ECE2011 Poster Presentations Pituitary (111 abstracts)

The value of T2 weighted MR-imaging for stratification to medical therapy in newly diagnosed acromegaly

A Heck 1 , G Ringstad 2 , O Casar-Borota 3 , S L Fougner 3 , J Hald 2 , J Ramm-Pettersen 4 & J Bollerslev 1


1Section of Specialized Endocrinology, Oslo University Hospital, Rikshospitalet, Oslo, Norway; 2Department of Radiology, Oslo University Hospital, Rikshospitalet, Oslo, Norway; 3Department of Laboratory Medicine/Pathology, Umeå University Hospital, Umeå, Sweden; 4Department of Neurosurgery, Oslo University Hospital, Oslo, Norway.


Background: Signal intensity in T2 weighted (w) MRI in somatotroph pituitary adenomas has been described to correlate with histological granulation pattern. Long-term somato-statin analogue (SSA)-response is associated with both histological subtype and T2wMRI.
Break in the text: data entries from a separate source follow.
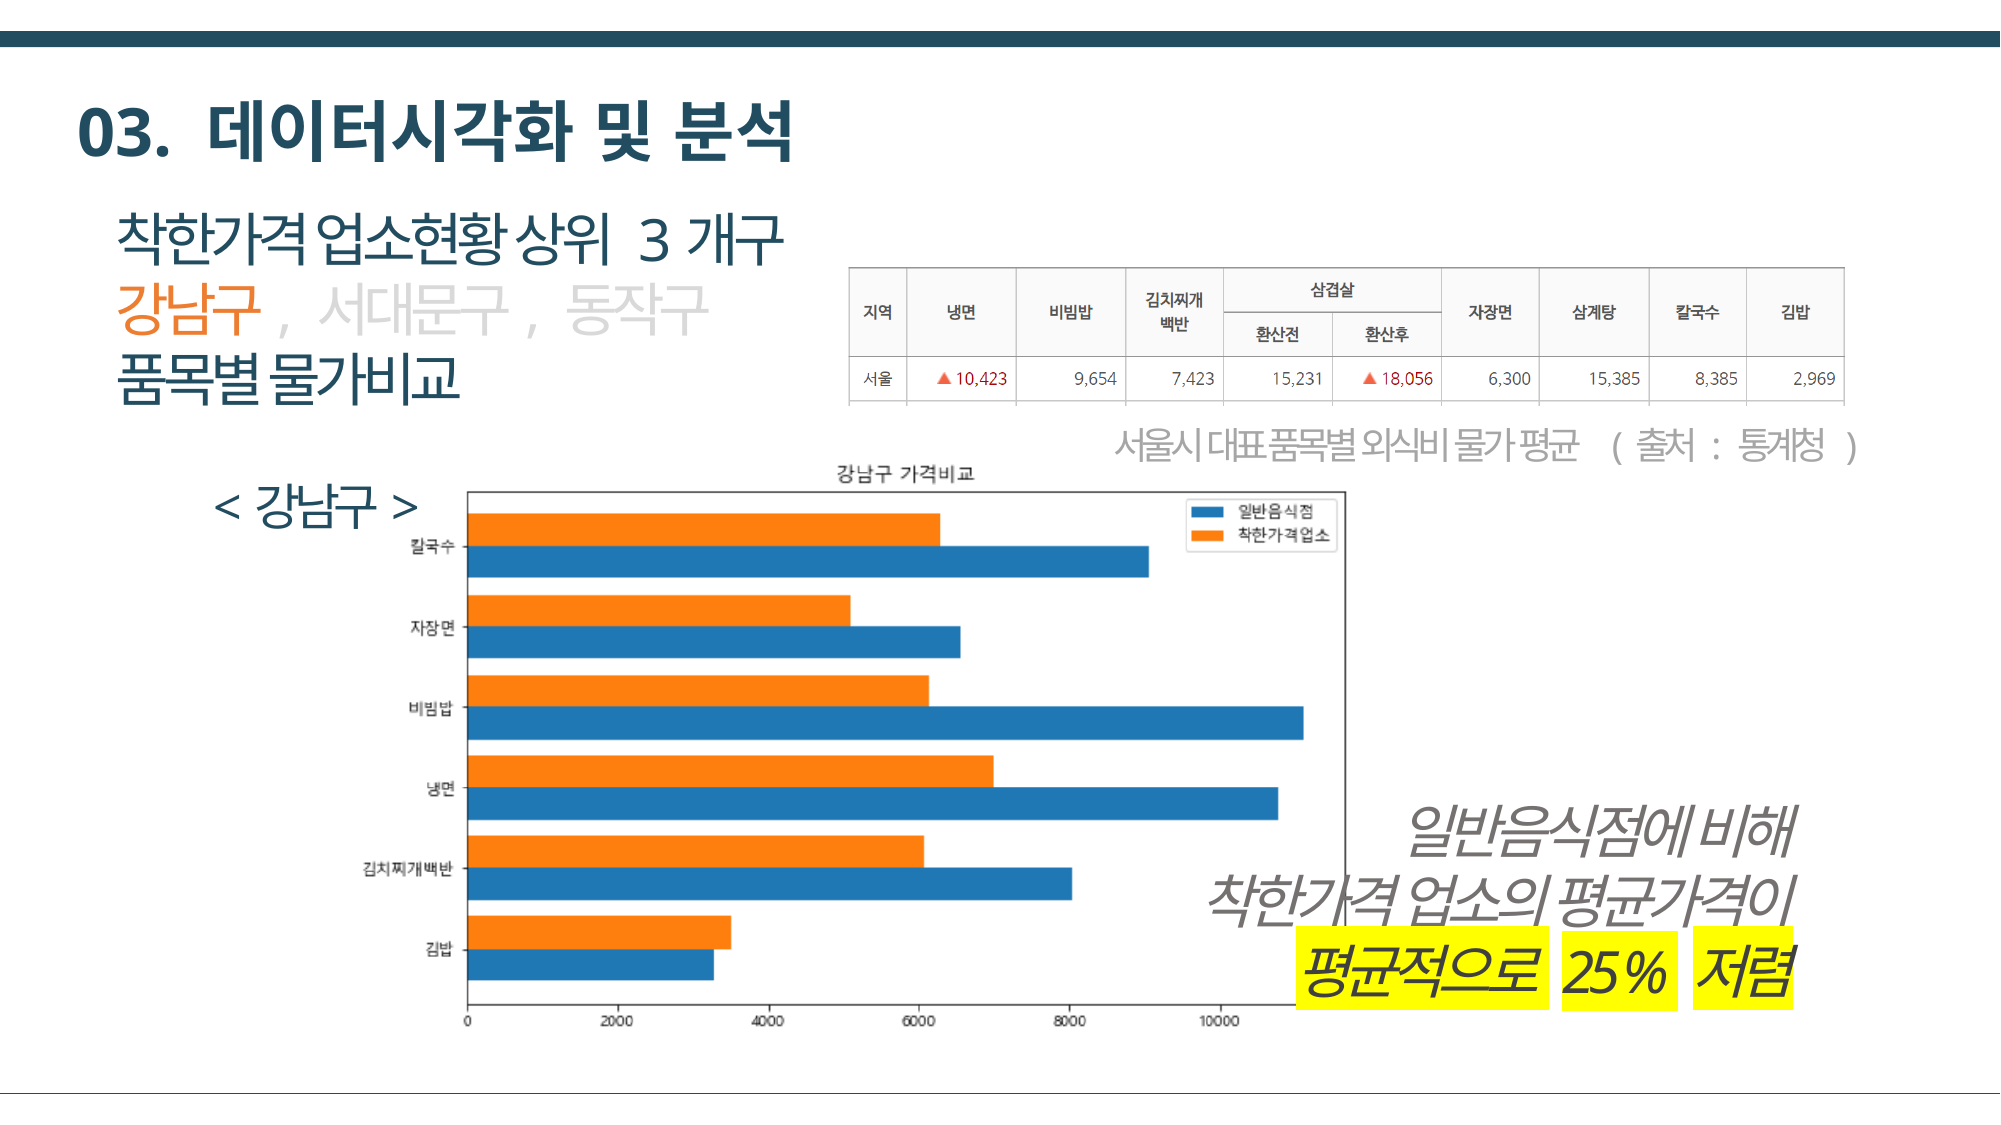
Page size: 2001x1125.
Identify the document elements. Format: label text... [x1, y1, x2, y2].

text_box 착한가격 업소현황 상위 3개구 강남구, 서대문구, 동작구 품목별 물가비교 [101, 196, 1104, 421]
picture [844, 267, 1848, 409]
text_box <강남구> [199, 467, 345, 543]
picture [345, 452, 1394, 1045]
text_box [0, 30, 2000, 48]
text_box 서울시 대표 품목별 외식비 물가 평균 ( 출처 : 통계청 ) [869, 415, 1872, 475]
text_box 03. 데이터시각화 및 분석 [62, 82, 813, 178]
text_box 일반음식점에 비해 착한가격 업소의 평균가격이 평균적으로 25 % 저렴 [1394, 787, 1808, 1013]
Objective: To describe secretory baseline characteristics in newly diagnosed acromegalic patients in relation to T2 signal intensity. Moreover, to test whether T2 w images could predict preoperative SSA-response.

Design/patients/methods: Retrospective observational cohort study. Forty-seven patients with newly diagnosed acromegaly were included and classified in three categories accord-ing to signal intensity in T2 w MRI; hypointense, isointense and hyperintense. Baseline IGF1 and GH, and GH response to SSA test were recorded. Long-term response of SSA on tumour volume and invasiveness (SIPAP-score) were analyzed in a subgroup of 25 pa-tients pretreated medically prior to surgery. Histological granulation pattern was evaluated.

Results: Of 14 (30%) adenomas were hypointense, 12 (26%) isointense, and 21 (45%) hyperintense. Median IGF1 (ratio IGF1/ULN) was 3.3, 3.4 and 2.1 in the hypointense, isointense and hyperintense group respectively (P<0.05 for difference between groups). Corresponding values for GH were 43.8, 40.4 and 13.6 mU/l (P<0.05). The response to SSA test dose (% reduction in GH) was 86%, 83%, 69% (P=0.05). There was no significant difference between groups in tumour volume (n=47) or tumour volume reduction in patients pretreated with SSA (n=25). Median reduction in SIPAP-score after SSA-treatment was 0.5, 2 and 0 (P<0.05).

All eight sparsely granulated adenomas were hyperintense on T2 w images.

Conclusions: T2 hyperintense tumours had lower GH and IGF1 values at baseline and a reduced SSA responsiveness in an acute test. The effect of SSA treatment on tumour invasiveness in hyperintense adenomas is small.

T2 w MRI signal intensity in newly diagnosed acromegaly might improve stratification in relation to medical therapy.